Per favore, trascrivi dal testo sulla riforma delle società cooperative il passo compreso tra "La riforma della" e "corpi normativi .", estremi inclusi.

▸ Brano del testo
──────

La riforma della legislazione sulle società cooperative con particolare riferimento alle possibilità di finanziamento delle imprese
La disciplina generale delle società cooperative era in passato ed in parte lo resta ancora oggi, particolarmente articolata e complessa per il sovrapporsi nel tempo di diversi corpi normativi .
Oltre al codice civile (artt. 2511-2545 c.c.) la disciplina era, infatti, integrata e completata in più punti dalla c.d. legge Basevi (d.lgs. C.P.S. 14 dicembre 1947, n. 1577), a sua volta modificata in più riprese.
Ulteriori modifiche furono portate dalla legge 59/1992 che con il riconoscimento dei soci sovventori (art. 4) mirava ad agevolare la raccolta di capitale di rischio da parte delle cooperative.
A questo dobbiamo aggiungere leggi speciali, anche a carattere regionale, volte a regolare ed incentivare particolari manifestazioni cooperative: è il caso di cooperative agricole, di credito, di pescatori, d’artigiani e di cooperative che perseguono specifici fini sociali agevolate sotto il profilo creditizio e tributario, come le cooperative per la promozione dell’occupazione giovanile nel mezzogiorno (legge 28 febbraio 1986, n. 43) e delle cooperative sociali per la gestione di servizi socio-sanitari e per l’inserimento lavorativo di persone svantaggiate (legge 8 novembre 1991, n. 381).

──────

▸ Estratti dei dati
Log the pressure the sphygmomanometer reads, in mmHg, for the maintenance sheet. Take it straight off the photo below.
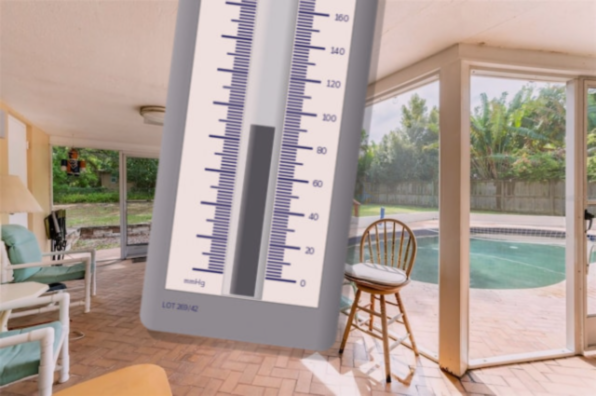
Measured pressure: 90 mmHg
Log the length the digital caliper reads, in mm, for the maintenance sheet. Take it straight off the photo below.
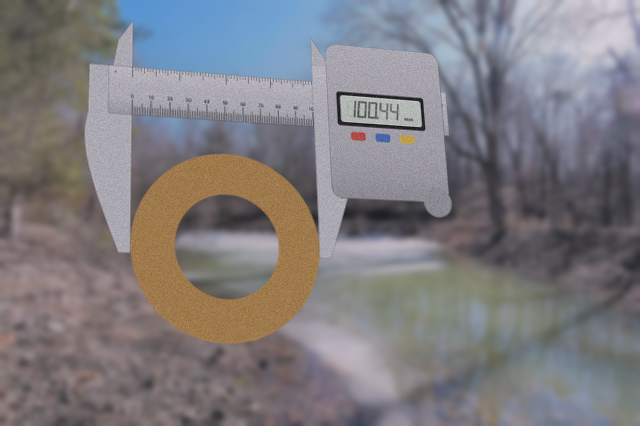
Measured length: 100.44 mm
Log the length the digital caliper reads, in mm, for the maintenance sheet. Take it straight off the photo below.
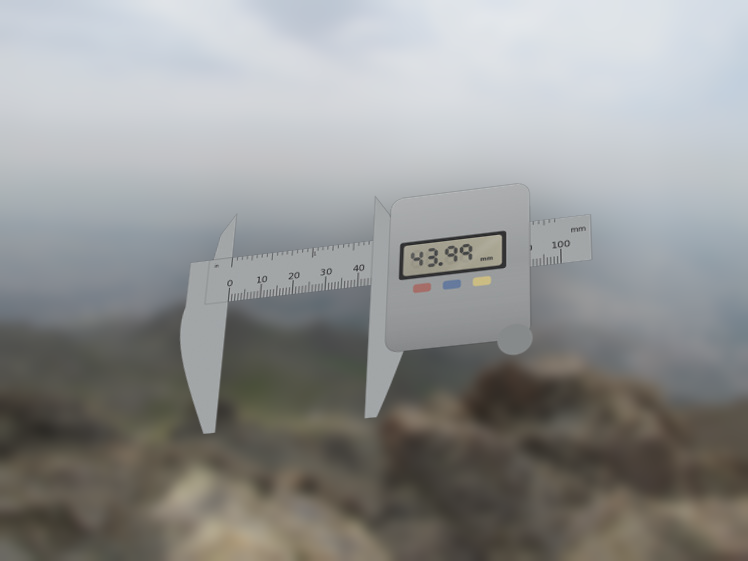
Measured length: 43.99 mm
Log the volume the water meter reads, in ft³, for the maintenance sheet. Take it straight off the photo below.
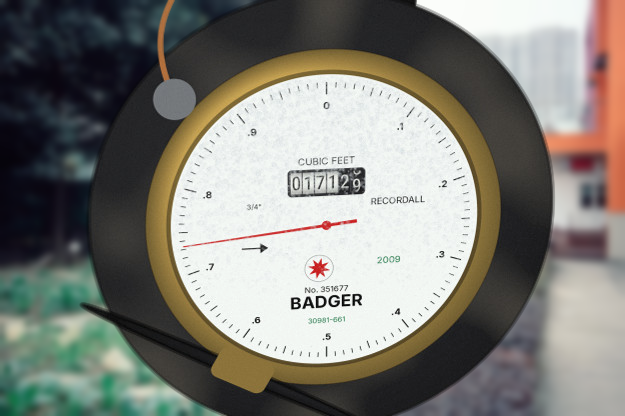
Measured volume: 17128.73 ft³
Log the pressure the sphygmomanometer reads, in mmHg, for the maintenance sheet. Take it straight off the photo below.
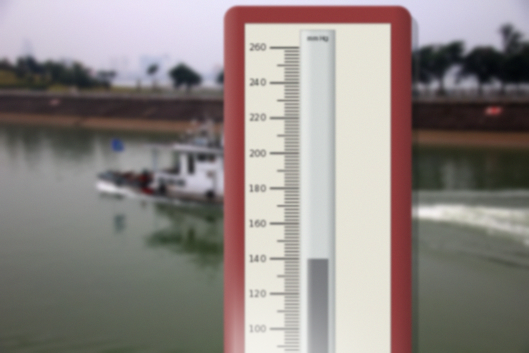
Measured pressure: 140 mmHg
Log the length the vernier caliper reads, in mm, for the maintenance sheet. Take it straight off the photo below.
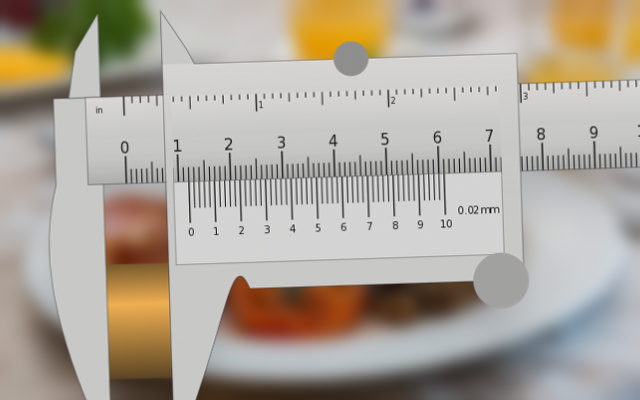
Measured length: 12.0 mm
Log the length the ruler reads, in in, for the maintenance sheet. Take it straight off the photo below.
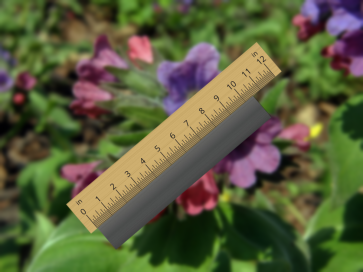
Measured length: 10.5 in
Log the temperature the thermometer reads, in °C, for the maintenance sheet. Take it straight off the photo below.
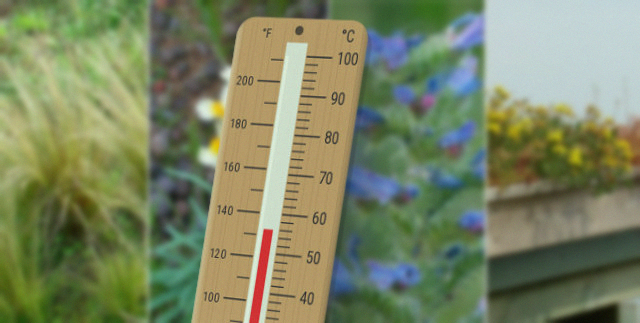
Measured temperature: 56 °C
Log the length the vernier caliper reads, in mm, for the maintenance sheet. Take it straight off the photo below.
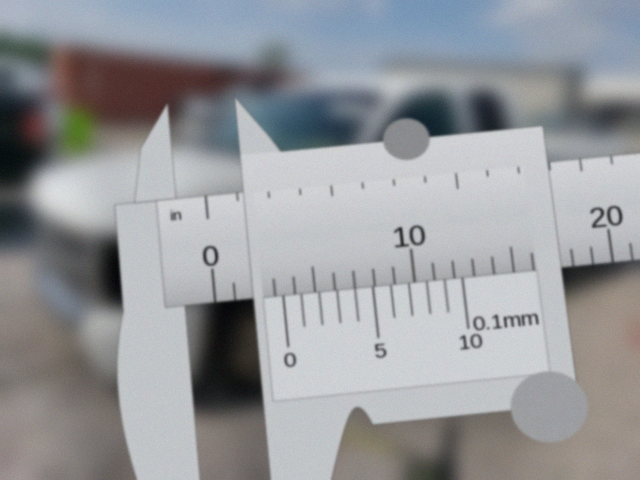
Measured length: 3.4 mm
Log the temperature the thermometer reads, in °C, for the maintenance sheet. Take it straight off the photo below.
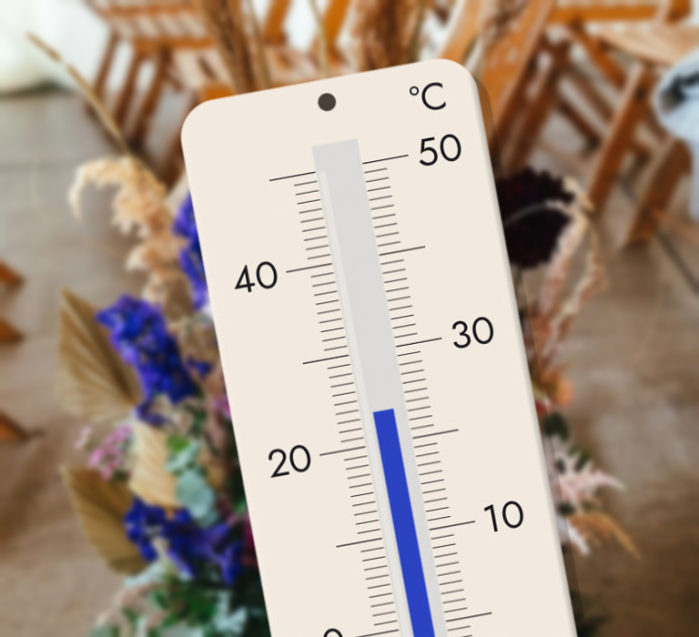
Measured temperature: 23.5 °C
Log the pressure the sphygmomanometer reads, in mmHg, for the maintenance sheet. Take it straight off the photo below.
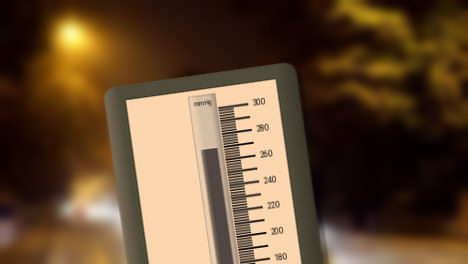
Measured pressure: 270 mmHg
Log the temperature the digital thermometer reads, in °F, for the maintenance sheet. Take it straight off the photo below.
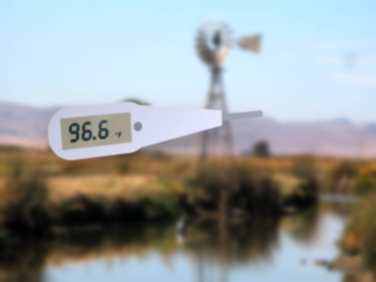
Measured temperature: 96.6 °F
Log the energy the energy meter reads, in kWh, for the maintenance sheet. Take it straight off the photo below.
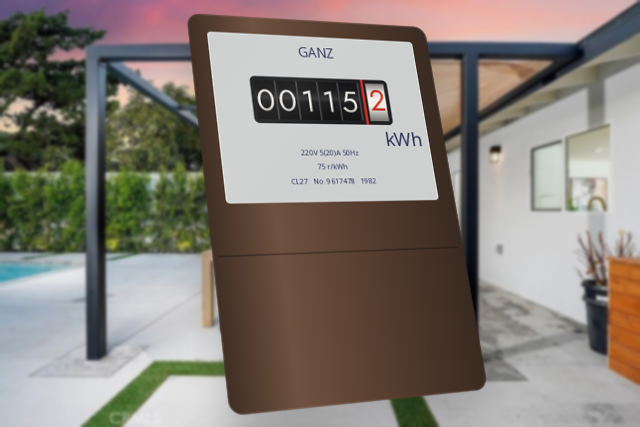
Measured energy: 115.2 kWh
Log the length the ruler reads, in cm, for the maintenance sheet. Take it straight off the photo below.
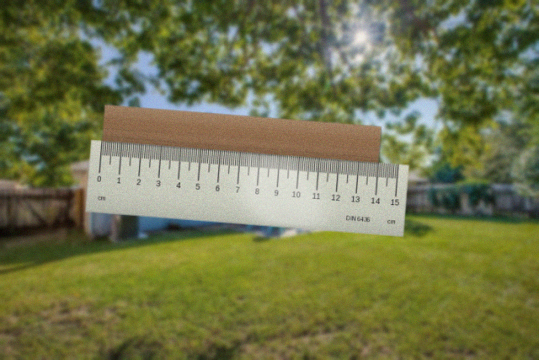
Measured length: 14 cm
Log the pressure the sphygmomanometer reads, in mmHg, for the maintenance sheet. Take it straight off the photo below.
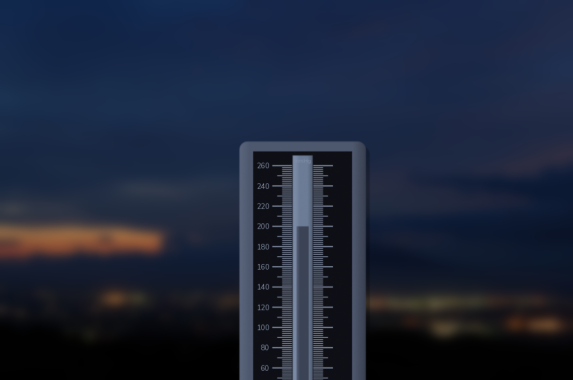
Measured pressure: 200 mmHg
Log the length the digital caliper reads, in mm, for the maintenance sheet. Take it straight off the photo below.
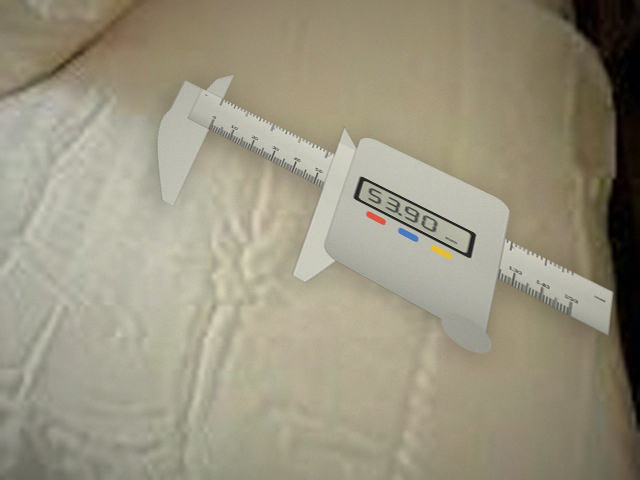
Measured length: 53.90 mm
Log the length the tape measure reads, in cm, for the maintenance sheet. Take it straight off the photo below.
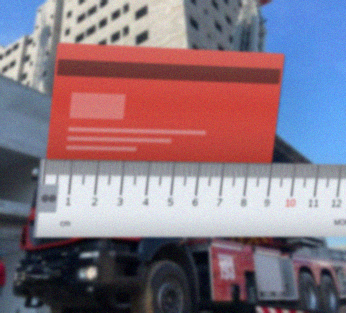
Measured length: 9 cm
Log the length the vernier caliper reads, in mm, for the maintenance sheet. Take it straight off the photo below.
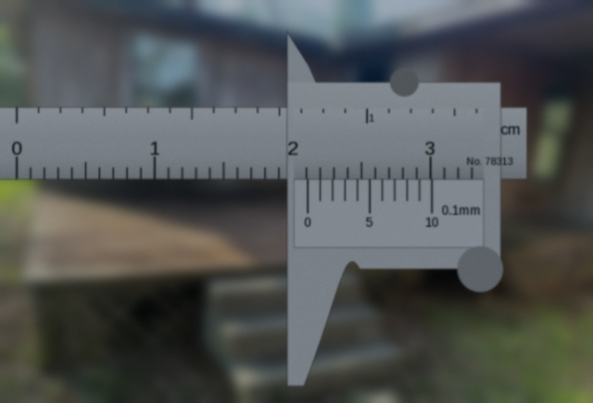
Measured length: 21.1 mm
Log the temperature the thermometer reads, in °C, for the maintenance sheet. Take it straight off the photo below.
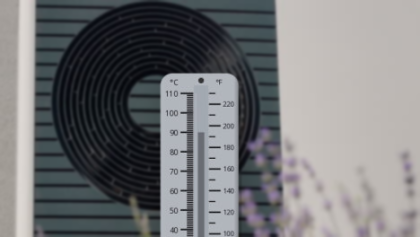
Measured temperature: 90 °C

──────

▸ Soluzione esercizio
La riforma della legislazione sulle società cooperative con particolare riferimento alle possibilità di finanziamento delle imprese
La disciplina generale delle società cooperative era in passato ed in parte lo resta ancora oggi, particolarmente articolata e complessa per il sovrapporsi nel tempo di diversi corpi normativi .